New-BeginningJewish people around the world mark the end of the High Holy Days tonight with the conclusion of Yom Kippur at sundown.  Though it seems odd – be patient; hopefully the connection will become clear –  tonight seems an appropriate time to revisit something I first read about six weeks ago.

In Divine Intimacy, a collection of Christian meditations on the interior life written by a Carmelite, Father Gabriel of St. Mary Magdalen, more than fifty years ago I ran across a phrase that has stayed with me since reading it back in August:

I have had enough of being the plaything of vain, deceitful things.

(see entry at for the whole article)

The rest of the entry expresses a hope in forgiveness to make a new start.  Like I said, this has been stuck in my head, just kind of bouncing around for the last few weeks.  I think of all the ways I allow myself to be distracted, to be a little too enamored of some things, and way too enamored of still others.  It would be easy to be discouraged, to despair, even, of ever being able to change if it were not for the possibility of starting again.  But I am reminded, and remind myself that every day is a new day, every moment a new moment, the new day and the new moment offering a new chance.

Wishing  friends a happy (Jewish) new year (L’Shana Tova!) and thinking about the days of Yom Kippur and erev Yom Kippur, the days on which one asks forgiveness of God and, before that, forgiveness  of each other kept this meditation fresh in my mind.  After living with it for a while I feel like I have finally been able to put it into context – to forgive and be forgiven, to get up and start again.


Still Blog with Life


Several weeks ago I set out to write about our experience of taking our eldest daughter to college (see my previous post).  For some reason I had the hardest time figuring out just what to say and how to say it, and I’m still not happy with it.  And it wasn’t just that.  The start of a new school year, soccer games, dealing with the afore-mentioned daughter getting settled in a new, almost completely unfamiliar place, work, and, well, life in general made posting on my blog seem meaningless and ultimately futile.  And so it is, but I’ll get over it.
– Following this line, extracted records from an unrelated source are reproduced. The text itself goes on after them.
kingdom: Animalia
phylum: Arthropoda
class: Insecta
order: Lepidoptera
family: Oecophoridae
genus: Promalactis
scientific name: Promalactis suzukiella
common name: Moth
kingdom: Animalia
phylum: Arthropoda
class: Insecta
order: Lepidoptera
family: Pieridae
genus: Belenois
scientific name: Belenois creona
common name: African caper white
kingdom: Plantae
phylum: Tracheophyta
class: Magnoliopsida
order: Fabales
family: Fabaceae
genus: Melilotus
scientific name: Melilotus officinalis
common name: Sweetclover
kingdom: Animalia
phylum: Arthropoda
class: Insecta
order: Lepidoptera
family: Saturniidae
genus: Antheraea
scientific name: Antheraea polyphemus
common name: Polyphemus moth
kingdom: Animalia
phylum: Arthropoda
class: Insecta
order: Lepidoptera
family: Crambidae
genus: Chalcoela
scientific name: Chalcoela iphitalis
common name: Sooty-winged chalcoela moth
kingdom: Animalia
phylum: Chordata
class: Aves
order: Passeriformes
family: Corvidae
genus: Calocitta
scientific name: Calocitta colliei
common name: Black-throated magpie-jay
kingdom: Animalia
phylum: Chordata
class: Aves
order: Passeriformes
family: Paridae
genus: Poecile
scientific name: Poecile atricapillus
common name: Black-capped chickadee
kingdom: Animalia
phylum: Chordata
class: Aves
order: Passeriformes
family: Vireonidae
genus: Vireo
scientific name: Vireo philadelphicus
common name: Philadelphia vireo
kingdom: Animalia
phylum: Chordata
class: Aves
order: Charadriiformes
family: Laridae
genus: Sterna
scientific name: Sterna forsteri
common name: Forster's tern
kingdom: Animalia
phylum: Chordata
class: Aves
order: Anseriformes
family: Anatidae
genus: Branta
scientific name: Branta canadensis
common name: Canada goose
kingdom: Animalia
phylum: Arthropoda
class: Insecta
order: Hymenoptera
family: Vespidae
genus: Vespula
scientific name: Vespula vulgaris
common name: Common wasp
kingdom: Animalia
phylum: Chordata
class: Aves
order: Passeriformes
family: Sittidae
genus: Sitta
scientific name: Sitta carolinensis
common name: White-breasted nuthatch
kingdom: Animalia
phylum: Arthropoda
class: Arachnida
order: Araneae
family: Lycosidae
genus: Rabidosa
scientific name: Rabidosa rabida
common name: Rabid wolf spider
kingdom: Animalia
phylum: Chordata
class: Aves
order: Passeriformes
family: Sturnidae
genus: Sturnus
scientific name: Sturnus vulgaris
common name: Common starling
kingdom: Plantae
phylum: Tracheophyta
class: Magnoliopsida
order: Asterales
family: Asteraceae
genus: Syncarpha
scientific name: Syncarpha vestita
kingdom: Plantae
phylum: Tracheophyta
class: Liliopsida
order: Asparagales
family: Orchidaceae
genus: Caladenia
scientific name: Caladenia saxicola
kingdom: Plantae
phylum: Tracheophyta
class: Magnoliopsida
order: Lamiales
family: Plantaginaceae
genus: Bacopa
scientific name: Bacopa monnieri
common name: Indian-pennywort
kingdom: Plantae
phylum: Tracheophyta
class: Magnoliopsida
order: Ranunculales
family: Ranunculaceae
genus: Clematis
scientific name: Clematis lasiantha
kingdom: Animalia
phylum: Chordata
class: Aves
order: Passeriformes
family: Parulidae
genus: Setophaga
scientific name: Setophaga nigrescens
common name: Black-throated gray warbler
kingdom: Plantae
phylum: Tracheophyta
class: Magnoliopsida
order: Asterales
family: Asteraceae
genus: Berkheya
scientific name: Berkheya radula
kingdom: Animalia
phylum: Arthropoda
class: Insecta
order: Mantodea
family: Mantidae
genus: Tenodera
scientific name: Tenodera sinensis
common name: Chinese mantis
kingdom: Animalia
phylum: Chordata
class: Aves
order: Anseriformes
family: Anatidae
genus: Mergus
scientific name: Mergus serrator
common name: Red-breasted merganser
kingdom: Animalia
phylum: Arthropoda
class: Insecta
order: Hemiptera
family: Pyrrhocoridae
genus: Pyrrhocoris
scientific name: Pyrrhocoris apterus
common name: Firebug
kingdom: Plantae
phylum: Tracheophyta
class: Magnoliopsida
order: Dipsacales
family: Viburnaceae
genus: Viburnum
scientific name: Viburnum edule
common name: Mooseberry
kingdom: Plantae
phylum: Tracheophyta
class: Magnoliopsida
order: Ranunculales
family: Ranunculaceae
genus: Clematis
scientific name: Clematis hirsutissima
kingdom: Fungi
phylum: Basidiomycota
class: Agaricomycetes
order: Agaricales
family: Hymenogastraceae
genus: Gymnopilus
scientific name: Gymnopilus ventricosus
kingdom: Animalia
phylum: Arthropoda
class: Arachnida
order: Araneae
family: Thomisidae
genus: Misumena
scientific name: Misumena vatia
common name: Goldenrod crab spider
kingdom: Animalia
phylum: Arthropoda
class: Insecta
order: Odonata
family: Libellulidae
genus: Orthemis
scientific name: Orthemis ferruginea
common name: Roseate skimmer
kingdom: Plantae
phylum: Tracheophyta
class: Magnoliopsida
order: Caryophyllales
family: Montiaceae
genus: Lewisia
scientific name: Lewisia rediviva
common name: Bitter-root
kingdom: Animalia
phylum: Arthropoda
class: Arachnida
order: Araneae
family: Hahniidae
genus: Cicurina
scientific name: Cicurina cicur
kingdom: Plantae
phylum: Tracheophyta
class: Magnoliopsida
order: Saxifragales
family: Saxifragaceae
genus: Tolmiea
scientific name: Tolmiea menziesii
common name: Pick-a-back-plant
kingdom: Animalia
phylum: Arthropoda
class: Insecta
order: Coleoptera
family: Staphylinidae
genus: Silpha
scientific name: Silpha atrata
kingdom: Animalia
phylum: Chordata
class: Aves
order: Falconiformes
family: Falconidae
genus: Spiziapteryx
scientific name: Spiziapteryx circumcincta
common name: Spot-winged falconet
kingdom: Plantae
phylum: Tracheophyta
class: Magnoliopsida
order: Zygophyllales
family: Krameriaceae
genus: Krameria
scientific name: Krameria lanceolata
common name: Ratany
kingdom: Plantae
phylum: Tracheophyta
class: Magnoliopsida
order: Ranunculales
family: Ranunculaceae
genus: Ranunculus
The Other End of the Telescope

After weeks of procrastinating…

Not that we’re done parenting, not with one daughter in college and two still at home.  We’re not done by a long shot, nor do I ever think we’ll ever truly be “done.”  But taking our oldest to college in Washington, DC last weekend was no less a milestone than her very first day of school thirteen years ago.

In a few weeks we will all make the trip down for the university’s family and friends weekend, so we’ll get to see how our daughter is doing first hand, and her sisters will get to see a little more “up close and personal” what college life looks like.  Whether she comes home for Thanksgiving is a little up in the air.  It’s also only been a couple of days, so I’m sure there will be times we will miss having her around, and she may find herself a little homesick after the initial excitement wears off, but we’ve seen the beginning of the next big transition in our lives.

After all the build-up, all the people saying what an emotional moment leaving your child – especially your first – at college was for them, I have to say I found it pretty anti-climactic.  Maybe the week and a half of leave-taking before the move, combined with the long trip down, knowing that there was a long trip back, that our daughter had already been to orientation and had contact with her roommate, and that we had been to orientation, too, all prepared us better than we thought.  Maybe it hasn’t really sunk in yet.  Maybe I’m just cold and heartless.  Okay, maybe that last one is overdoing it a bit.

After driving down to Washington all day Friday, the moving in on Saturday was efficient and remarkably not stress-inducing.  We managed to get where we needed to be, had student volunteers cart all of our daughter’s things up to her room, got to chat with the university president’s wife and “first” dog (the president was off helping other students move in somewhere), and generally helped with the de-packing and organizing.  We did some minor erranding in the afternoon, found a nearby Safeway, and then we were off doing separate things – our daughter with her roommate/suitemates, and us to our own devices.

We had heard that the burial procession for Senator Kennedy would be winding its way through Washington. Since we were staying only a couple of blocks away from motorcade’s route, we walked down to Constitution Avenue and waited.  Being at the far end of Constitution Avenue, just up from where the motorcade turned down 23rd toward the Lincoln Memorial, there weren’t as many people as I might have thought, but still quite a few.


We all stood as the procession went by, Senator Kennedy’s flag-draped casket visible in the back of the hearse, and waved back at the family members calling out “thank you” to the crowd.  It was fortunate that we were around to be part of that.

Sunday we met our daughter to go to mass at nearby St. Stephen’s, made another trip to Safeway, and, before we knew it had said goodbye and she was gone, off to another event or activity.  It wasn’t until we stopped for something to eat outside of Baltimore that we looked at each other as if to say, “what happened?”  Not that there weren’t a couple of teary-eyed moments, but it all happened so fast.  We talked to her the next night, listening to her talk about her first day of classes and meeting other people, and we have already had to pack up and ship a few things she forgot.